Alternativly, let's grab a bunch of amazon reviews, and use them as seperate documents.  
Here are some 1 and 5 star reviews for https://www.amazon.com/dp/B09DXZB7JQ

In [2]:
docs = {}
docs["review_001"] = "My daughter absolutely loves this set from Panel Sound (not sure why named panel sound) but the bag is a great addition as it keeps the paddles and balls organized, its a messenger style bag as opposed to book bags but it does the trick. We have not used the included cooling towels as we have larger ones for us to use down here in S. Florida. My daughter loved it so much we bought a second set for her to play with my parents when she visits their house. I'm not a pickle ball specialist, but the paddles seem great to me and 60 days later the original ball she used (put her name on it) is still going strong."
docs["review_002"] = """The Panel Sound USAPA Approved Pickleball Paddle Set has exceeded my expectations, delivering a complete package for pickleball enthusiasts of all skill levels. With its lightweight paddles, versatile ball options, and thoughtful accessories, this set caters to indoor and outdoor play with style and precision.
Pros:
Quality Paddles: The included fiberglass pickleball paddles are USAPA approved, ensuring professional-grade quality. Their lightweight yet sturdy construction enhances control and power during gameplay.
Variety of Balls: The set includes both indoor and outdoor balls, offering adaptability to different playing environments. This flexibility lets you enjoy pickleball wherever you choose.
Comprehensive Set: The addition of a carrying case, cooling towels, and various ball types demonstrates the manufacturer's attention to detail, making this set a convenient and complete solution for pickleball enthusiasts.
Enhanced Gameplay: The paddles' lightweight design and responsive construction contribute to improved gameplay, allowing for precise shots and better maneuverability on the court.
Durability and Portability: The quality materials used in the construction of the paddles and accessories ensure their longevity. The carrying case and cooling towels add portability and ease to your pickleball adventures.
Cons:
Cooling Towel Size: Some users might find the cooling towels on the smaller side, potentially requiring more frequent re-wetting during extended play sessions.
Personal Preference: While the paddles are versatile, some players might have personal preferences for specific paddle designs or grip styles.
In summary, the Panel Sound Pickleball Paddle Set offers an excellent combination of performance, variety, and convenience. The quality paddles, diverse ball options, and thoughtful extras like the carrying case and cooling towels create a comprehensive package for pickleball enthusiasts. While there might be minor considerations such as cooling towel size and personal preference, the overall benefits and attention to detail make this set a solid choice for enhancing your pickleball experience both indoors and outdoors."""
docs["review_003"] = "My husband and I were invited to play Pickleball with some friends and we’d never play before. We found these and they were a good value with a bag, balls, and towels included. We had to Google which balls were for where lol so I wish the instructions mentioned that, but overall they worked well! We’re no expert by any means but I’m petite and not athletic at all, and they’re surprisingly easy to move and handle. They also work for my husband and he’s a big larger. So far so good!"

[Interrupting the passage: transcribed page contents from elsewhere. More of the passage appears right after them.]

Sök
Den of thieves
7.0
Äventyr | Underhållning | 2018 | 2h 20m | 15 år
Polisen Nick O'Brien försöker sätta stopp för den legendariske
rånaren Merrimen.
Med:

docs["review_004"] = """Pickle ball is all the rage now. I live close to this tennis court and I have watched a mostly empty court now become used quite frequently. Decided to try pickle all and ordered this set after browsing a few reviews. Seems to be good.
Grip is ehh..grippy and ergonomic
Carrying case is a nice addition.
Balls are seemingly good quality
I have nothing to compare this to but i didn’t get the feeling that it is an inferior product. Seems good"""
docs["review_005"] = "What can I say. My husband wanted these because it was a fad and we only used them once or twice. Hopefully we'll use them again. I love the carry case and everything it came with."
docs["review_006"] = "These paddles were great at the start. But after only four individual days of play, they broke! At first, it was only one paddle that came loose during a game. I thought that was odd, being that we only used it according to its purpose. There was no rough treatment of the paddle, we were just playing a game. So, we borrowed a paddle from someone to finish our match. But during the game the second paddle became loose and started wobbling. Now there's no power or control in the paddle. It just wobbles around like a cracked piece of wood being held together by the grip tape! This is frustrating because the time for a return has passed and no one could've predicted that the paddle wouldn't last beyond a month. I would like a refund or at least new paddles."
docs["review_007"] = "Feels too light with no power compared to other paddles i used. I wish i could return these but passed the 30 d timeline"
docs["review_008"] = "Do not buy! Product comes from China and cannot contact; the item is warranted and will not be honored because you can’t get in touch. Amazon will do nothing to help! Disgraceful."
docs["review_009"] = "We used it once and the paddle broke in half. Get a different brand that’s more sturdy."
docs["review_010"] = "I just bought these in June. It is March and one of the paddles is shattered inside. We were not careless in caring for them either. Poor Quality. I cannot find any information as to if there is a warranty on them either."

In [5]:
#save this clean text for later use
with open('sample texts/docs.pkl', 'wb') as file:
    pickle.dump(docs, file)